2. Nous résumerons brièvement les faits ainsi que la réglementation néerlandaise en cause, renvoyant, pour plus ample exposé, au rapport d' audience (2).
3. Madame Steenhorst-Neerings a cessé, depuis 1963, tout travail en raison d' affections pulmonaires et perçoit pour cette raison une pension d' invalidité. Elle ne pouvait cependant, jusqu' à une date récente, bénéficier d' une indemnité pour incapacité de travail, dans la mesure où la Nederlandse Algemene Arbeitsongeschiktheidswet (ci-après AAW), entrée en vigueur en 1976, était seulement applicable aux hommes et aux femmes célibataires. Par une loi du 20 décembre 1979, entrée en vigueur le 1er
janvier 1980, ce droit a été étendu aux femmes mariées, à condition que leur incapacité soit postérieure au 1er octobre 1975, en sorte que Madame Steenhorst-Neerings ne pouvait, en principe, en bénéficier.
4. Cependant, ainsi qu' il ressort de l' ordonnance de renvoi, par arrêts du 5 janvier 1988, le Centrale Raad van Beroep a étendu ce droit à toutes les femmes mariées, quel que soit le point de départ de leur incapacité (3), sur le fondement de l' article 26 du pacte international, du 19 février 1966, relatif aux droits civils et politiques (4) (ci-après "le pacte international").
5. La requérante au principal a donc formulé, le 17 mai 1988, une demande afin d' obtenir une pension pour incapacité qui ne lui a été accordée qu' à compter du 17 mai 1987, l' article 25, paragraphe 2, de l' AAW limitant la rétroactivité de la prise en charge d' un tel risque à l' année précédant l' introduction de la demande, sauf circonstances particulières.
6. C' est cet article qui est, ici, au centre du débat.
7. Après le décès de son mari et par une seconde décision, l' organisme de sécurité sociale néerlandais, le Bestuur van de Bedrijfsvereniging voor Detailhandel Ambachten en Huisvrouwen (ci-après le DETAM), lui a alloué, à compter du 1er juillet 1989, une pension de veuve et, sur le fondement de l' article 32, paragraphe 1, de l' Allgemene Weduwen- en Wezenwet (ci-après "AWW"), lui a simultanément retiré le bénéfice de la prestation perçue au titre de l' AAW.

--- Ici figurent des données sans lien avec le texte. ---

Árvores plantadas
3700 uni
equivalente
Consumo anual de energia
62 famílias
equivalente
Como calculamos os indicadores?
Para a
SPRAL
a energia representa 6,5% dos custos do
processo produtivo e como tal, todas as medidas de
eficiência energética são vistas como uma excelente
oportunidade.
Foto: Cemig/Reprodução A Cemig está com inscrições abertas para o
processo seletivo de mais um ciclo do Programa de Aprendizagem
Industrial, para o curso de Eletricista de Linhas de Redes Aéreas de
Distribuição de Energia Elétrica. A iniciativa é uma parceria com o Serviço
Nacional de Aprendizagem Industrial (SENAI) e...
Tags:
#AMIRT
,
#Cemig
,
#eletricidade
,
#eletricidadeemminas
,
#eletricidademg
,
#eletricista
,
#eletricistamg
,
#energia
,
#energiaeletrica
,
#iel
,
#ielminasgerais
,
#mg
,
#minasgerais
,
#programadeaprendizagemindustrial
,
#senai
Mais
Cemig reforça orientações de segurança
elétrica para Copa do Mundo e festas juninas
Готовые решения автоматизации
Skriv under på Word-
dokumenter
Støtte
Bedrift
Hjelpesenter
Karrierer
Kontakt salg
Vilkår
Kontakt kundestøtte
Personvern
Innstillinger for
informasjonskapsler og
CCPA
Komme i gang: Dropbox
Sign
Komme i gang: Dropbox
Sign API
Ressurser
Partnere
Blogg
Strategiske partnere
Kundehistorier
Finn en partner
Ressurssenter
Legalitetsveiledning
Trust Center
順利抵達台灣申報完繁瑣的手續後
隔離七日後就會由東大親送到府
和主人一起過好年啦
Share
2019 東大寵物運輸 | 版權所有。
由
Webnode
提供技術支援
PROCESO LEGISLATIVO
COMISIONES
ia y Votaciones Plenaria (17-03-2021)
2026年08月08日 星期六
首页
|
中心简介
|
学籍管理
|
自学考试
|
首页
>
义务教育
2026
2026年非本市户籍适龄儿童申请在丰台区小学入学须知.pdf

8. Madame Steenhorst-Neerings a contesté devant le juge a quo non seulement la date de prise d' effet de la prestation au titre de l' AAW, mais également le remplacement de cette dernière par une pension au titre de l' AWW.

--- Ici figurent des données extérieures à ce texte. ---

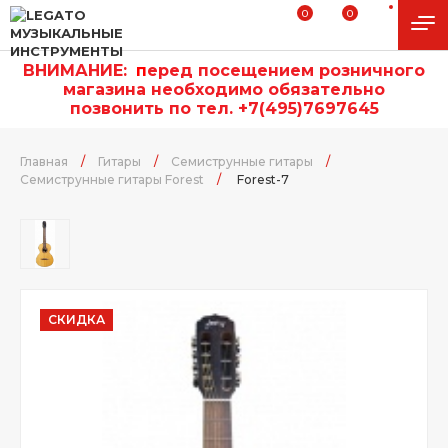
0
0
ВНИМАНИЕ:
п
еред посещением розничного
магазина необходимо обязательно
позвонить по тел. +7(495)7697645
Главная
/
Гитары
/
Семиструнные гитары
/
Семиструнные гитары Forest
/
Forest-7
СКИДКА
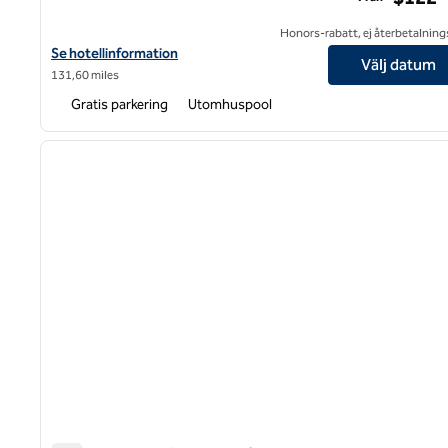
Honors-rabatt, ej återbetalning
Visa hotelluppgifter för DoubleTree by Hilton Hotel Newark – Fr
Se hotellinformation
Välj datum
131,60 miles
Gratis parkering
Utomhuspool
1
föregående bild
1 av 12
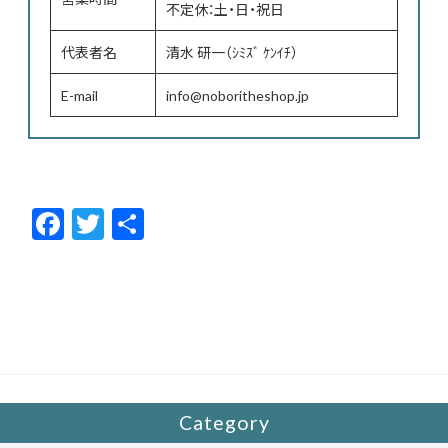
不定休：土・日・祝日
代表者名
清水 研一（ｼﾐｽﾞ ｹﾝｲﾁ）
E-mail
info@noboritheshop.jp
F
T
共
ac
w
有
e
itt
b
er
o
o
k
Category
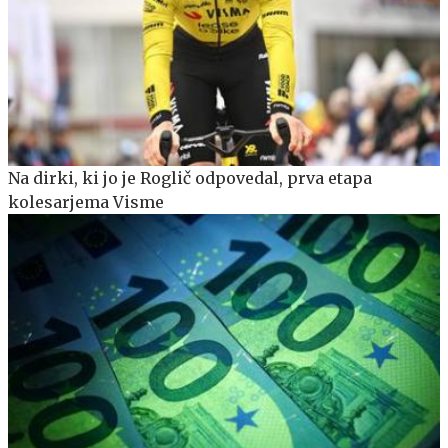
Na dirki, ki jo je Roglič odpovedal, prva etapa
kolesarjema Visme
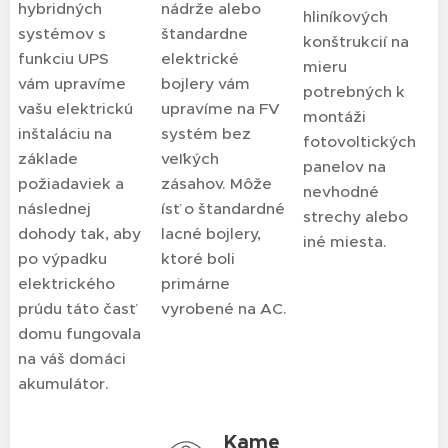
hybridných
nádrže alebo
hliníkových
systémov s
štandardne
konštrukcií na
funkciu UPS
elektrické
mieru
vám upravíme
bojlery vám
potrebných k
vašu elektrickú
upravíme na FV
montáži
inštaláciu na
systém bez
fotovoltických
základe
veľkých
panelov na
požiadaviek a
zásahov. Môže
nevhodné
následnej
ísť o štandardné
strechy alebo
dohody tak, aby
lacné bojlery,
iné miesta.
po výpadku
ktoré boli
elektrického
primárne
prúdu táto časť
vyrobené na AC.
domu fungovala
na váš domáci
akumulátor.
Kame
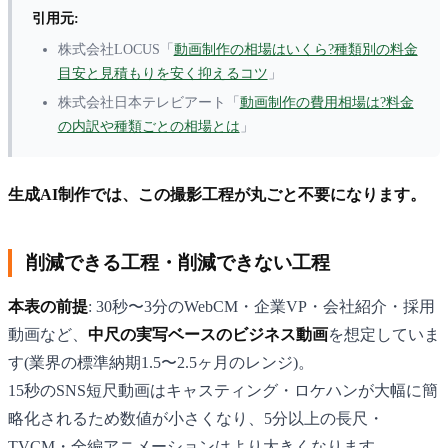
引用元:
株式会社LOCUS「
動画制作の相場はいくら?種類別の料金
目安と見積もりを安く抑えるコツ
」
株式会社日本テレビアート「
動画制作の費用相場は?料金
の内訳や種類ごとの相場とは
」
生成AI制作では、この撮影工程が丸ごと不要になります。
削減できる工程・削減できない工程
本表の前提
: 30秒〜3分のWebCM・企業VP・会社紹介・採用
動画など、
中尺の実写ベースのビジネス動画
を想定していま
す(業界の標準納期1.5〜2.5ヶ月のレンジ)。
15秒のSNS短尺動画はキャスティング・ロケハンが大幅に簡
略化されるため数値が小さくなり、5分以上の長尺・
TVCM・全編アニメーションはより大きくなります。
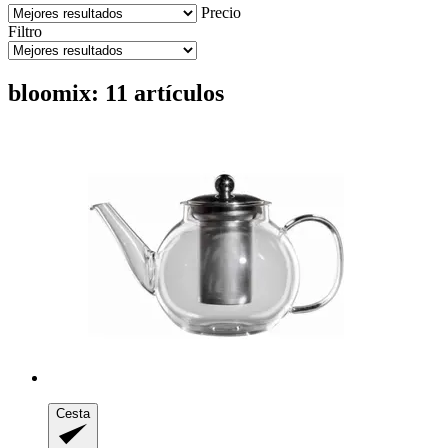
Precio
Filtro
bloomix: 11 artículos
Cesta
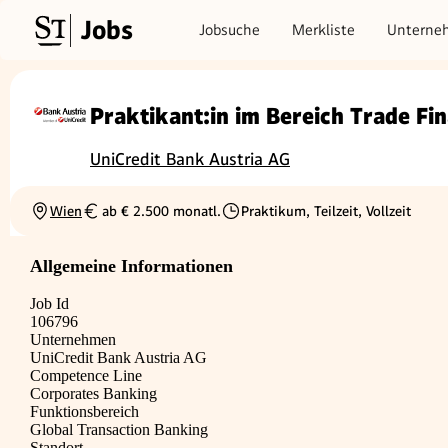
Jobs
Jobsuche
Merkliste
Unterne
Praktikant:in im Bereich Trade Fi
UniCredit Bank Austria AG
Wien
ab € 2.500 monatl.
Praktikum, Teilzeit, Vollzeit
Ortschaft
Gehalt
Beschäftigungsart
Allgemeine Informationen
Job Id
106796
Unternehmen
UniCredit Bank Austria AG
Competence Line
Corporates Banking
Funktionsbereich
Global Transaction Banking
Standort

9. La première question préjudicielle vise en substance à savoir si le droit communautaire impose l' égalité de traitement entre hommes et femmes à compter du 23 décembre 1984, en sorte qu' il ferait obstacle à une disposition nationale limitant en amont dans le temps l' application du droit issu de la directive, non transposée dans l' ordre juridique néerlandais à la date de la demande introduite par la requérante au principal. Ce dernier point n' est d' ailleurs nullement contesté par le
gouvernement néerlandais.
10. Constatons, au préalable, que, depuis le 23 décembre 1984, date d' expiration du délai de transposition de la directive, aucun État membre ne peut maintenir des inégalités de traitement dans le champ d' application de ce texte.

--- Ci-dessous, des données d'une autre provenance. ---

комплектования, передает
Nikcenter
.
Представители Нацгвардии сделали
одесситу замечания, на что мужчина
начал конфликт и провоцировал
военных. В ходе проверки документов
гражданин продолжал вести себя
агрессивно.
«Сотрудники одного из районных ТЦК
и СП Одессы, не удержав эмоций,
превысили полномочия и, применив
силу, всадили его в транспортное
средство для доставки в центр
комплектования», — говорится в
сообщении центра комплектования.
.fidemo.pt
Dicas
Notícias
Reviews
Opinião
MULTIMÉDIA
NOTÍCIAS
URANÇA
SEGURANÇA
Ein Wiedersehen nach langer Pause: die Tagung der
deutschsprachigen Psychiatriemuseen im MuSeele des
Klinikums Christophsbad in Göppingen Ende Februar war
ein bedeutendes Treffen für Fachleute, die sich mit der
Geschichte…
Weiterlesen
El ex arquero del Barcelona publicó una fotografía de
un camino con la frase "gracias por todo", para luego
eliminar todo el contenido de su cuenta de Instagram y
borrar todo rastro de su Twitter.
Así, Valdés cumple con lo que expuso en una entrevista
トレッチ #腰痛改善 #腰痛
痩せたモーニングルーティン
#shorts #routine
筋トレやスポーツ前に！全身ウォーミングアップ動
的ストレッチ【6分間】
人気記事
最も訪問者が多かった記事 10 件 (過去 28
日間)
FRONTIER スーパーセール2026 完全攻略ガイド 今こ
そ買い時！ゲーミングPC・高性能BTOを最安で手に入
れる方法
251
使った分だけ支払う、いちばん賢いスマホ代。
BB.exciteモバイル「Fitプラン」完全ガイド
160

11. Dans votre arrêt Federatie Nederlandse Vakbeweging (5), vous avez, en effet, constaté que l' article 4, paragraphe 1, de la directive était suffisamment précis, en sorte que, depuis la date ci-dessus précisée et en l' absence de mesures de transposition, il peut être invoqué par tout particulier devant les juridictions nationales pour écarter l' application d' une norme interne non conforme audit article.
12. Vous avez jugé, en effet, que
"(...) l' article 4, paragraphe 1, de la directive ne confère nullement aux États membres la faculté de conditionner ou de restreindre l' application du principe de l' égalité de traitement dans son champ d' application propre, et que cette disposition est suffisamment précise et inconditionnelle pour pouvoir être invoquée depuis le 23 décembre 1984, à défaut de mesures d' application, par les particuliers devant les juridictions nationales pour écarter l' application de toute disposition nationale
non conforme audit article" (6).
13. Cette interprétation a été depuis lors confirmée par une jurisprudence constante (7). Si le droit à égalité de traitement entre hommes et femmes, au demeurant consacré principe fondamental du droit communautaire, notamment dans votre arrêt Defrenne III (8), existe dans le chef des particuliers depuis le 23 décembre 1984, peut-il être limité par une disposition de nature processuelle de droit interne?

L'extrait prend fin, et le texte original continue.